Reproduce the data below word for word, starting at the line with "Here is an image. Detect" and continuing through the last line of the data, with both ends included.

Source data
--
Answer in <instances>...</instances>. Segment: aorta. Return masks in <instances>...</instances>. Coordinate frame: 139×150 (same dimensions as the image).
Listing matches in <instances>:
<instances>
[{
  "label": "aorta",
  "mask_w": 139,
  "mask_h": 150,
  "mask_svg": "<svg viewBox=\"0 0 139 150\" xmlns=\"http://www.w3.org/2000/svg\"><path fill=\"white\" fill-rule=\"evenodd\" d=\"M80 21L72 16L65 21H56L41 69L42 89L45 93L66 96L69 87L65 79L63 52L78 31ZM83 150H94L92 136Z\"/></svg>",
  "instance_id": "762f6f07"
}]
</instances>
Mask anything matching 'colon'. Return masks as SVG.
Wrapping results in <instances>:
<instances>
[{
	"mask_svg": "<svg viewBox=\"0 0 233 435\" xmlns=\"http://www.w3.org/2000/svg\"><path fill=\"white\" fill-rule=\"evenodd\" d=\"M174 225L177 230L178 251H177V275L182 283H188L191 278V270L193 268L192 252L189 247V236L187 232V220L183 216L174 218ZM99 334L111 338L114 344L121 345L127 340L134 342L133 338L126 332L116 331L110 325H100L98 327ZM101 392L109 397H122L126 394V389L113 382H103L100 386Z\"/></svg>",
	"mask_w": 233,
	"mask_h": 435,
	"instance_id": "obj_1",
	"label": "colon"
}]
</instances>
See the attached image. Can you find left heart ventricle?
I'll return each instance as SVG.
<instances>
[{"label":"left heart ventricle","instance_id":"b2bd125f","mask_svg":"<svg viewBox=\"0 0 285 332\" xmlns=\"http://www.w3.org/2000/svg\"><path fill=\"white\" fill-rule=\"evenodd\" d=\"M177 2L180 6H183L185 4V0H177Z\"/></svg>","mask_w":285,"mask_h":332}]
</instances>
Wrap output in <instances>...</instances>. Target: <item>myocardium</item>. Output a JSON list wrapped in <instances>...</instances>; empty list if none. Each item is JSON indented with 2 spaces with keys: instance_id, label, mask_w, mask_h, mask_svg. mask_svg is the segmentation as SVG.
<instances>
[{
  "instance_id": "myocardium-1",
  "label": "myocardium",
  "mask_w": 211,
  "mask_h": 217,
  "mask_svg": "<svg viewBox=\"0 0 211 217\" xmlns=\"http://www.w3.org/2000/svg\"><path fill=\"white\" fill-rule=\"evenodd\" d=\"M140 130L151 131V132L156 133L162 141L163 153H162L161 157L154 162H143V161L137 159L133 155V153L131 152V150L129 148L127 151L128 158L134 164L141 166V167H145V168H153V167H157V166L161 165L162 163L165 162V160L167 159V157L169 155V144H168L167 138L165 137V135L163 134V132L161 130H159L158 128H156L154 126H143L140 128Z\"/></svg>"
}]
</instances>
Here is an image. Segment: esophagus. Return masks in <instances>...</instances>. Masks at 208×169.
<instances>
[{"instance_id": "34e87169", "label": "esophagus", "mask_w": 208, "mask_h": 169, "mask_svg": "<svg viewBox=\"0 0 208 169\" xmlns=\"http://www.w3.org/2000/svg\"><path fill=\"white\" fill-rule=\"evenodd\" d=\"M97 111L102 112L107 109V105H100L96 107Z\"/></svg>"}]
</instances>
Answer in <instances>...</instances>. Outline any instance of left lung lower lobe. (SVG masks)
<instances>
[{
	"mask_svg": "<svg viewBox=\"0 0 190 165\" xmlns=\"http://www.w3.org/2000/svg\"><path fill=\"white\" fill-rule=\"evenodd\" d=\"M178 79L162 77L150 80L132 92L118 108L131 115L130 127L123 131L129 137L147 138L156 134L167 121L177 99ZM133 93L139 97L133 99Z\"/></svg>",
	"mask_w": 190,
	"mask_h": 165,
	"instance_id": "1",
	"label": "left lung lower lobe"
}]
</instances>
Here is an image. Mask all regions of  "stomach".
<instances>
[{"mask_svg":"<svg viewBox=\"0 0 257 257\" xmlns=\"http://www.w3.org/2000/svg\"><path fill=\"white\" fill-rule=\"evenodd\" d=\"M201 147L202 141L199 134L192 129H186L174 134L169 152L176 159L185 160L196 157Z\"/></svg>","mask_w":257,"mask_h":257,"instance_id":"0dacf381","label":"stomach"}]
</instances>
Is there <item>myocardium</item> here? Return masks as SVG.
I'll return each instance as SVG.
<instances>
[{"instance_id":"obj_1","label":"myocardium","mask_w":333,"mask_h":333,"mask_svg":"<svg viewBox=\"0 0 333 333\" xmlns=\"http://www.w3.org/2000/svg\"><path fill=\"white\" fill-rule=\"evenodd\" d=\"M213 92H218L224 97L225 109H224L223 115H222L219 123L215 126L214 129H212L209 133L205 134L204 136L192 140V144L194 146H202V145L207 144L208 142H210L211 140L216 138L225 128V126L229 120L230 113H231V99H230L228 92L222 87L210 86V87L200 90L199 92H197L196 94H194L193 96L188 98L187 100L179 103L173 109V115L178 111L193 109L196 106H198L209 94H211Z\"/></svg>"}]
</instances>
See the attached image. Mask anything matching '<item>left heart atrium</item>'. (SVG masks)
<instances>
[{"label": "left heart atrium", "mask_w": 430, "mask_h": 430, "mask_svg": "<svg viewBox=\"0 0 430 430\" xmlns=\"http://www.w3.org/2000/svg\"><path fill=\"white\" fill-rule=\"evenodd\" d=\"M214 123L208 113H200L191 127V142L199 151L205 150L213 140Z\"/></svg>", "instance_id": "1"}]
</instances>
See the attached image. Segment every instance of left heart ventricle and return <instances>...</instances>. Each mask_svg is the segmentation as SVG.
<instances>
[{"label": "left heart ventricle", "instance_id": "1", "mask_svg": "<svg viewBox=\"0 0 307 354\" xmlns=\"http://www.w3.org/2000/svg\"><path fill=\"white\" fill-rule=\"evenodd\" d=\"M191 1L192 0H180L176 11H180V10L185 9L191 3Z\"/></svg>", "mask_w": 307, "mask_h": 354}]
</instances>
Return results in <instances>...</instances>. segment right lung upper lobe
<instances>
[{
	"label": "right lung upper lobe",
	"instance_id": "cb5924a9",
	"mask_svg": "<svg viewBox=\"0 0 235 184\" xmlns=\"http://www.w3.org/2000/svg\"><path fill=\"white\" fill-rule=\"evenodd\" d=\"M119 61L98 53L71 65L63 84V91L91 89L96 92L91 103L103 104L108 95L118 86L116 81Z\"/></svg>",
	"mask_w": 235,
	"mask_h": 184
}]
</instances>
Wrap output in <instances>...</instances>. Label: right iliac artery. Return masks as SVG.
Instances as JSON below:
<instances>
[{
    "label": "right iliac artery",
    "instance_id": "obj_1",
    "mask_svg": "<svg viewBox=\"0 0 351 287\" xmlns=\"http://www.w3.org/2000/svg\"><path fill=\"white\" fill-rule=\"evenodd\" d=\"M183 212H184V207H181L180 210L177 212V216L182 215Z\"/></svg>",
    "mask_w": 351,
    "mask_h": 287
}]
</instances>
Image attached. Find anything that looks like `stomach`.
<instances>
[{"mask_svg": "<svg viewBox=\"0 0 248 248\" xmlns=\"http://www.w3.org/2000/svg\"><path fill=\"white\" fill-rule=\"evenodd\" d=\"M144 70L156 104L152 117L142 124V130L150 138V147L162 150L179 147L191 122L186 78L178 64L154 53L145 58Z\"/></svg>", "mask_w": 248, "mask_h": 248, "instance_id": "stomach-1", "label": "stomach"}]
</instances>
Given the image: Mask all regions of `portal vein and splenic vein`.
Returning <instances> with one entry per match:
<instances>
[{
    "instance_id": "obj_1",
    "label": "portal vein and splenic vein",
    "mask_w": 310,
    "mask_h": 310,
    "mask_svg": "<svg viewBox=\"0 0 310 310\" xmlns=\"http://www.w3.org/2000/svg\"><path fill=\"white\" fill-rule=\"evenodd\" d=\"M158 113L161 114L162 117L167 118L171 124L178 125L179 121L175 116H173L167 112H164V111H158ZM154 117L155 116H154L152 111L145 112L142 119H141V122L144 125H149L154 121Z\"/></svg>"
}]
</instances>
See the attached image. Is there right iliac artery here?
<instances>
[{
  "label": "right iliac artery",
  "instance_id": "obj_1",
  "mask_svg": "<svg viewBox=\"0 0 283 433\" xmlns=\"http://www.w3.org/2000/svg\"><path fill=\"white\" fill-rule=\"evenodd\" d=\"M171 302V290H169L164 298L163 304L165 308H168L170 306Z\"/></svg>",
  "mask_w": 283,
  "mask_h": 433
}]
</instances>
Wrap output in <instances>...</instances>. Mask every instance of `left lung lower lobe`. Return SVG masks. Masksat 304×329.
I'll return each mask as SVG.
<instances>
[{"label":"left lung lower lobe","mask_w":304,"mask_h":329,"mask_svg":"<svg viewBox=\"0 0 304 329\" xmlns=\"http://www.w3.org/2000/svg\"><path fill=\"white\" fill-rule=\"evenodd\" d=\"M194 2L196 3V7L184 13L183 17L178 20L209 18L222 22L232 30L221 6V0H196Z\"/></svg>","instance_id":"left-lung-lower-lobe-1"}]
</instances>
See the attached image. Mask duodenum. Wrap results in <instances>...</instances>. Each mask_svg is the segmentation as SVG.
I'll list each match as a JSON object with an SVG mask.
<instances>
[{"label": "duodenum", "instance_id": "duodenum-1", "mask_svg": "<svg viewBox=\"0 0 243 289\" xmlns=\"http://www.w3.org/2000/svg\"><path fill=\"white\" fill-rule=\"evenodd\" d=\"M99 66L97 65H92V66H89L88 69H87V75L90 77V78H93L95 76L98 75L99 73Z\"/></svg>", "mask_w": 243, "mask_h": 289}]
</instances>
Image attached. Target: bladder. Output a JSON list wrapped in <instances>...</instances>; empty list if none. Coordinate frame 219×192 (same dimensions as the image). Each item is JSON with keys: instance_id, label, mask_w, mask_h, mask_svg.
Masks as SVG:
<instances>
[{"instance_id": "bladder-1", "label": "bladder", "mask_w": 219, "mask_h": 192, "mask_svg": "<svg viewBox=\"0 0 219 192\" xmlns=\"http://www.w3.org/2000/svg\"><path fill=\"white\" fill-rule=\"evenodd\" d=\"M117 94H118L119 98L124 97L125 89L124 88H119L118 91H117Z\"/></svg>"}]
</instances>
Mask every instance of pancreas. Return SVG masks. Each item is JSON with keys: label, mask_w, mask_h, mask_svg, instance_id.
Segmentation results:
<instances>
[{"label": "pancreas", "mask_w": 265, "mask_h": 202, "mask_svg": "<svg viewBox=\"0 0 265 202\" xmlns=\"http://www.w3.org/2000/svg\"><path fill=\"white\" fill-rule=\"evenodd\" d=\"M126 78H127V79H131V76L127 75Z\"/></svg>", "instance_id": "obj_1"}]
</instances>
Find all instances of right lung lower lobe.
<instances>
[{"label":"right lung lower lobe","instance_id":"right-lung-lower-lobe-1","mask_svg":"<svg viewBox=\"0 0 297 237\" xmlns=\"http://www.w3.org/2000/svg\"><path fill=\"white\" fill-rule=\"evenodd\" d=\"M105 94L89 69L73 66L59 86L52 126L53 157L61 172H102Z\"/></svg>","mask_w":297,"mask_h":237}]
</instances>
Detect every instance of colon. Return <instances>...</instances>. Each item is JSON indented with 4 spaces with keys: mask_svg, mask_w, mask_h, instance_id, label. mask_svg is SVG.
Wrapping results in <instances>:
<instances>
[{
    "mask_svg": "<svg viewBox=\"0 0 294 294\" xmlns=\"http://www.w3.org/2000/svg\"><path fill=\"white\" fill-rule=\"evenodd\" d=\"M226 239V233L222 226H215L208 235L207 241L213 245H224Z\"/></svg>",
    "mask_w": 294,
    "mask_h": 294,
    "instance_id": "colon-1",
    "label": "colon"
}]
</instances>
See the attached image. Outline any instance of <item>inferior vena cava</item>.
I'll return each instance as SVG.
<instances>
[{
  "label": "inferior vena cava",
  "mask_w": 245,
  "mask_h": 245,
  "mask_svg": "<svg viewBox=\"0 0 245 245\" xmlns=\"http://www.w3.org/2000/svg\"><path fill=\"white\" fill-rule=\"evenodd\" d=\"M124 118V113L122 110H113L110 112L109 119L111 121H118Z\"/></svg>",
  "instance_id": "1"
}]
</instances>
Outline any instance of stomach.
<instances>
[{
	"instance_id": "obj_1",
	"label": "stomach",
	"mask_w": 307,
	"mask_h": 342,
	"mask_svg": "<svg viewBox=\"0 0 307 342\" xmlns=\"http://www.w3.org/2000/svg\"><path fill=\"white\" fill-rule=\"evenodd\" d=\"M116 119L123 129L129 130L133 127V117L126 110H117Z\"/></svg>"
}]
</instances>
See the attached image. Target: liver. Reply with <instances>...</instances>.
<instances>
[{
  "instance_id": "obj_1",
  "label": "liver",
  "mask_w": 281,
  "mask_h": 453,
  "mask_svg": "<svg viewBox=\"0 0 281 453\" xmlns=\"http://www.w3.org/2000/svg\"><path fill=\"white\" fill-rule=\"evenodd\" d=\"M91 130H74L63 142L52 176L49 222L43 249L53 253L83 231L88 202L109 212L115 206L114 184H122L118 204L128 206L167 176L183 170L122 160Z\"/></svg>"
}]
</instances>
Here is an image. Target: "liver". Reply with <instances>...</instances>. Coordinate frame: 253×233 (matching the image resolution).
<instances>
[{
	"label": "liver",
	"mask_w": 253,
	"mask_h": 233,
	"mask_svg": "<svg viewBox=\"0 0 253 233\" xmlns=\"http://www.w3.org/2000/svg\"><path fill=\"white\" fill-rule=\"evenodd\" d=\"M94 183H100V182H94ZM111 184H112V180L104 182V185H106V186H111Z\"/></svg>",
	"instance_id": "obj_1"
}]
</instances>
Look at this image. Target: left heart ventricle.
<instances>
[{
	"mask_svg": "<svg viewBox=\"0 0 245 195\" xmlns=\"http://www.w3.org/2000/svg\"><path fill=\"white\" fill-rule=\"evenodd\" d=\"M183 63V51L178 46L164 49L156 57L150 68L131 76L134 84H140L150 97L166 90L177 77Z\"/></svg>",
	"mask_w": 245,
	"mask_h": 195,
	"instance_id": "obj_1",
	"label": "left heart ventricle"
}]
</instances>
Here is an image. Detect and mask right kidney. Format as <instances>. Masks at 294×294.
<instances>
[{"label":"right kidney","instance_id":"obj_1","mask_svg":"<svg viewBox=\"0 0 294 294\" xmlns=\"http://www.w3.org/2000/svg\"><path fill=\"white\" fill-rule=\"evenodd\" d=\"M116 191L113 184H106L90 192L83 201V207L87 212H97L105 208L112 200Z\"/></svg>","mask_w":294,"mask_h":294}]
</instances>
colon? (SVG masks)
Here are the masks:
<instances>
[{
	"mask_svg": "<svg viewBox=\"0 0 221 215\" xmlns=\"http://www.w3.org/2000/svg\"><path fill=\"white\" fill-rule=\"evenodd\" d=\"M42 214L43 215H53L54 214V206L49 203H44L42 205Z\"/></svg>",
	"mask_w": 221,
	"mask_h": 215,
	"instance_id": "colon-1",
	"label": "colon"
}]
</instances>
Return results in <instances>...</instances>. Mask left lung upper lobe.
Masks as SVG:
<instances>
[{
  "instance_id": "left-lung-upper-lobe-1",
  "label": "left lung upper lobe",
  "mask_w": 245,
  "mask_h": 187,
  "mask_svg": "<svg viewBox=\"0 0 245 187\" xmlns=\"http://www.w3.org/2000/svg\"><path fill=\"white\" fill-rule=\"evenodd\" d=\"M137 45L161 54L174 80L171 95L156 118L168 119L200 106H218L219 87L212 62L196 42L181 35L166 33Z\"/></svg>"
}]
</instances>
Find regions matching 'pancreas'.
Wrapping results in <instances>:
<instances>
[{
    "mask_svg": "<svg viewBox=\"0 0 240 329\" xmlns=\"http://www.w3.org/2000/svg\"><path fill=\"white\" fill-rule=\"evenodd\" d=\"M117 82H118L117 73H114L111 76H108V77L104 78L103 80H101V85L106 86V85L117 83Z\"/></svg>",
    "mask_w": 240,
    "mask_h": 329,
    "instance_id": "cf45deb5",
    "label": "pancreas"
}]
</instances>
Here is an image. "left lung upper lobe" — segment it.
--
Response
Here is an image. Detect and mask right kidney. Format as <instances>. Masks at 294×294.
<instances>
[{"label":"right kidney","instance_id":"obj_1","mask_svg":"<svg viewBox=\"0 0 294 294\" xmlns=\"http://www.w3.org/2000/svg\"><path fill=\"white\" fill-rule=\"evenodd\" d=\"M116 191L113 184H106L90 192L83 201V207L87 212H97L105 208L112 200Z\"/></svg>","mask_w":294,"mask_h":294}]
</instances>
colon? (SVG masks)
Here are the masks:
<instances>
[{
	"mask_svg": "<svg viewBox=\"0 0 221 215\" xmlns=\"http://www.w3.org/2000/svg\"><path fill=\"white\" fill-rule=\"evenodd\" d=\"M42 214L43 215H53L54 214V206L49 203H44L42 205Z\"/></svg>",
	"mask_w": 221,
	"mask_h": 215,
	"instance_id": "colon-1",
	"label": "colon"
}]
</instances>
Return results in <instances>...</instances>. Mask left lung upper lobe.
Masks as SVG:
<instances>
[{
  "instance_id": "left-lung-upper-lobe-1",
  "label": "left lung upper lobe",
  "mask_w": 245,
  "mask_h": 187,
  "mask_svg": "<svg viewBox=\"0 0 245 187\" xmlns=\"http://www.w3.org/2000/svg\"><path fill=\"white\" fill-rule=\"evenodd\" d=\"M137 45L161 54L174 80L171 95L156 118L168 119L200 106H218L219 87L212 62L196 42L181 35L166 33Z\"/></svg>"
}]
</instances>
Find regions matching 'pancreas'.
Wrapping results in <instances>:
<instances>
[{
    "mask_svg": "<svg viewBox=\"0 0 240 329\" xmlns=\"http://www.w3.org/2000/svg\"><path fill=\"white\" fill-rule=\"evenodd\" d=\"M117 82H118L117 73H114L111 76H108V77L104 78L103 80H101V85L106 86V85L117 83Z\"/></svg>",
    "mask_w": 240,
    "mask_h": 329,
    "instance_id": "cf45deb5",
    "label": "pancreas"
}]
</instances>
Here is an image. "left lung upper lobe" — segment it.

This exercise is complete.